Most of the heat was from those in the majority, who decried Tomic’s post match interview in which he said he was bored on the court and couldn’t find the motivation to be bothered playing. Inevitably, Kyrgios’s courtside temper tantrums also crept into the conversation.
What sort of message were these two self-entitled young men, who ought to be at the top of their game, sending to those coming up through the ranks behind them? Were they telling young fans it was acceptable to behave like pratts? Or worse, encouraging them to quit when the going gets tough or flame out in puerile rage?
One voice of dissent suggested the pressure they were under accounted for their wobbles.
Sorry, we don’t buy it.

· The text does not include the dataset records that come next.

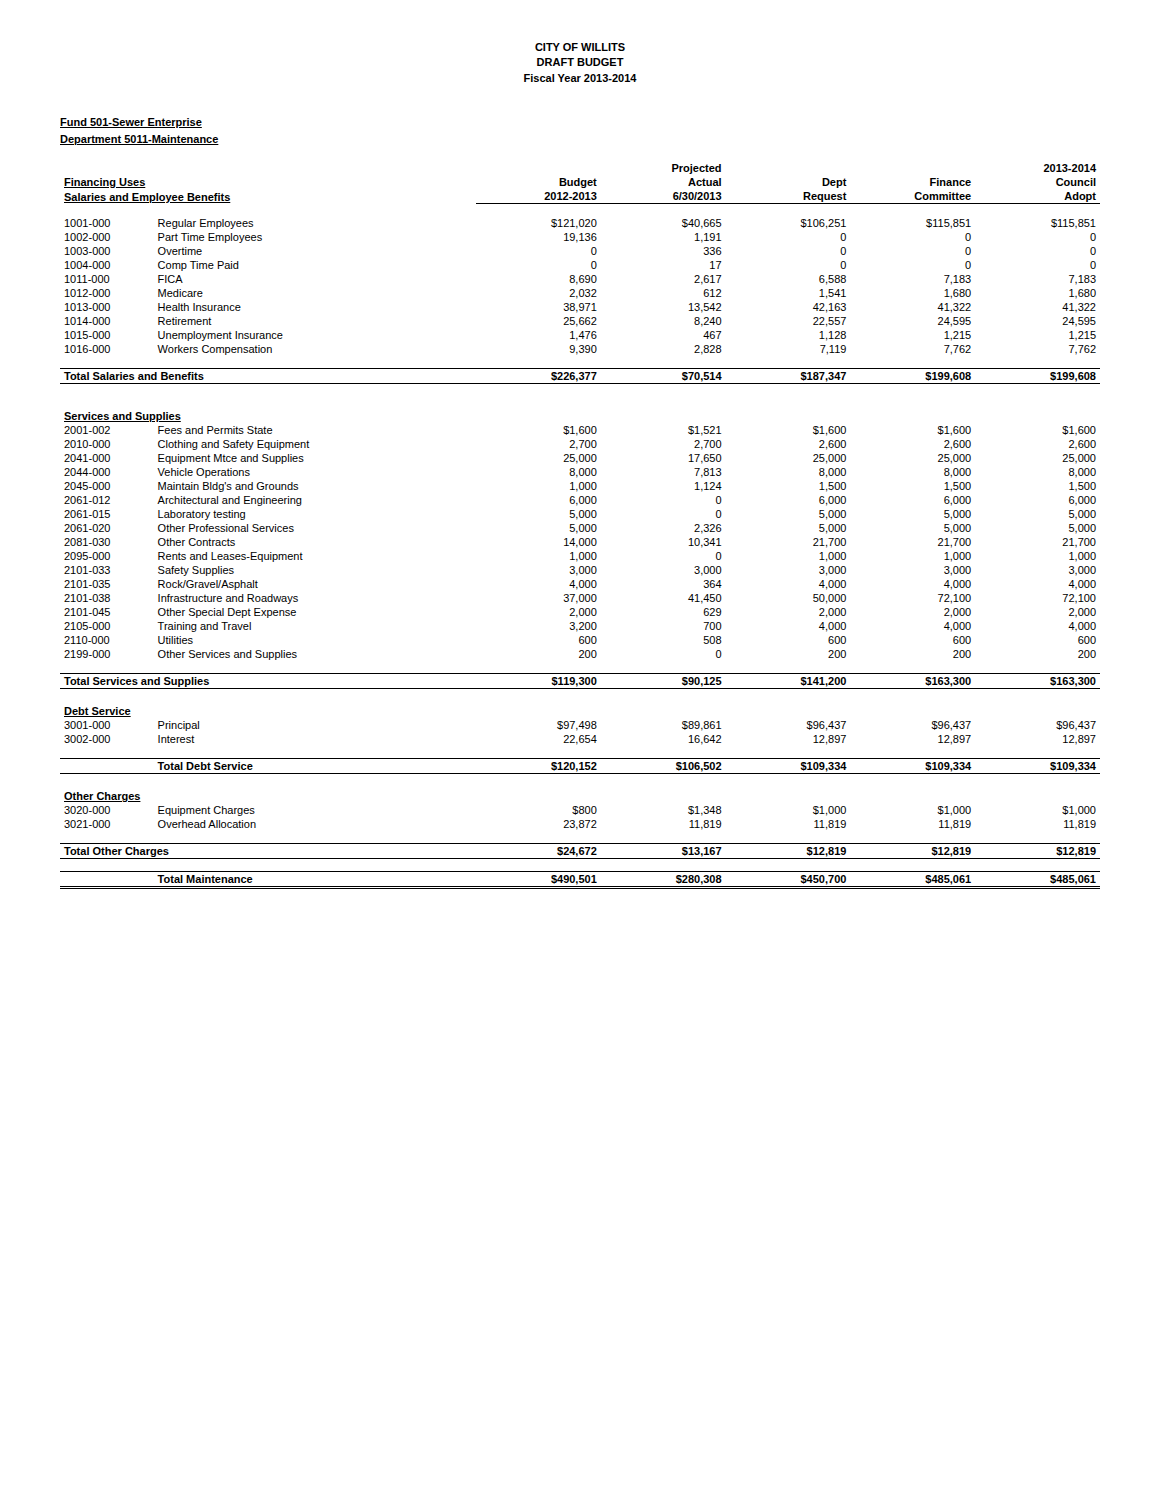CITY OF WILLITS
DRAFT BUDGET
Fiscal Year 2013-2014
Fund 501-Sewer Enterprise
Department 5011-Maintenance
| | | | Projected | | | 2013-2014 |
| --- | --- | --- | --- | --- | --- | --- |
| Financing Uses | Budget | Actual | Dept | Finance | Council |
| Salaries and Employee Benefits | 2012-2013 | 6/30/2013 | Request | Committee | Adopt |
| 1001-000 | Regular Employees | $121,020 | $40,665 | $106,251 | $115,851 | $115,851 |
| 1002-000 | Part Time Employees | 19,136 | 1,191 | 0 | 0 | 0 |
| 1003-000 | Overtime | 0 | 336 | 0 | 0 | 0 |
| 1004-000 | Comp Time Paid | 0 | 17 | 0 | 0 | 0 |
| 1011-000 | FICA | 8,690 | 2,617 | 6,588 | 7,183 | 7,183 |
| 1012-000 | Medicare | 2,032 | 612 | 1,541 | 1,680 | 1,680 |
| 1013-000 | Health Insurance | 38,971 | 13,542 | 42,163 | 41,322 | 41,322 |
| 1014-000 | Retirement | 25,662 | 8,240 | 22,557 | 24,595 | 24,595 |
| 1015-000 | Unemployment Insurance | 1,476 | 467 | 1,128 | 1,215 | 1,215 |
| 1016-000 | Workers Compensation | 9,390 | 2,828 | 7,119 | 7,762 | 7,762 |
| Total Salaries and Benefits | $226,377 | $70,514 | $187,347 | $199,608 | $199,608 |
| Services and Supplies |
| 2001-002 | Fees and Permits State | $1,600 | $1,521 | $1,600 | $1,600 | $1,600 |
| 2010-000 | Clothing and Safety Equipment | 2,700 | 2,700 | 2,600 | 2,600 | 2,600 |
| 2041-000 | Equipment Mtce and Supplies | 25,000 | 17,650 | 25,000 | 25,000 | 25,000 |
| 2044-000 | Vehicle Operations | 8,000 | 7,813 | 8,000 | 8,000 | 8,000 |
| 2045-000 | Maintain Bldg's and Grounds | 1,000 | 1,124 | 1,500 | 1,500 | 1,500 |
| 2061-012 | Architectural and Engineering | 6,000 | 0 | 6,000 | 6,000 | 6,000 |
| 2061-015 | Laboratory testing | 5,000 | 0 | 5,000 | 5,000 | 5,000 |
| 2061-020 | Other Professional Services | 5,000 | 2,326 | 5,000 | 5,000 | 5,000 |
| 2081-030 | Other Contracts | 14,000 | 10,341 | 21,700 | 21,700 | 21,700 |
| 2095-000 | Rents and Leases-Equipment | 1,000 | 0 | 1,000 | 1,000 | 1,000 |
| 2101-033 | Safety Supplies | 3,000 | 3,000 | 3,000 | 3,000 | 3,000 |
| 2101-035 | Rock/Gravel/Asphalt | 4,000 | 364 | 4,000 | 4,000 | 4,000 |
| 2101-038 | Infrastructure and Roadways | 37,000 | 41,450 | 50,000 | 72,100 | 72,100 |
| 2101-045 | Other Special Dept Expense | 2,000 | 629 | 2,000 | 2,000 | 2,000 |
| 2105-000 | Training and Travel | 3,200 | 700 | 4,000 | 4,000 | 4,000 |
| 2110-000 | Utilities | 600 | 508 | 600 | 600 | 600 |
| 2199-000 | Other Services and Supplies | 200 | 0 | 200 | 200 | 200 |
| Total Services and Supplies | $119,300 | $90,125 | $141,200 | $163,300 | $163,300 |
| Debt Service |
| 3001-000 | Principal | $97,498 | $89,861 | $96,437 | $96,437 | $96,437 |
| 3002-000 | Interest | 22,654 | 16,642 | 12,897 | 12,897 | 12,897 |
| | Total Debt Service | $120,152 | $106,502 | $109,334 | $109,334 | $109,334 |
| Other Charges |
| 3020-000 | Equipment Charges | $800 | $1,348 | $1,000 | $1,000 | $1,000 |
| 3021-000 | Overhead Allocation | 23,872 | 11,819 | 11,819 | 11,819 | 11,819 |
| Total Other Charges | $24,672 | $13,167 | $12,819 | $12,819 | $12,819 |
| | Total Maintenance | $490,501 | $280,308 | $450,700 | $485,061 | $485,061 |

Borrowing the words of former Prime Minister Malcolm Fraser, life wasn’t meant to be easy – especially if you’re aiming for the top. Leading your field in sport is as much, if not more, about your state of mind as it is about your athleticism. If you don’t have the strength of mind, probably best you take up some other pursuit.
And that applies beyond sport as well.
The whole world has been watching aghast the antics of Donald Trump who takes to Twitter like an affronted schoolboy every time he feels slighted and refuses to view the world from anything but his own narrow perspective.
Curiously, when we asked ourselves whether we could think of any female sports people who’d lost the plot quite as spectacularly as Tomic and Kyrgios, we could only come up with Serena Williams, who went nuts at an umpire in 2009. Oh, and in the 1990s, ice skater Tonya Harding, who was banned for life for her alleged involvement in an attack on her rival Nancy Kerrigan – but that’s in a whole different league.
So, the blokes are way out in front when it comes to poor sportsmanship and being brittle in the face of adversity.
We accept it’s a tough gig being an elite athlete or world leader. For that reason alone, some of the blokes in that league need to toughen – and grow – up.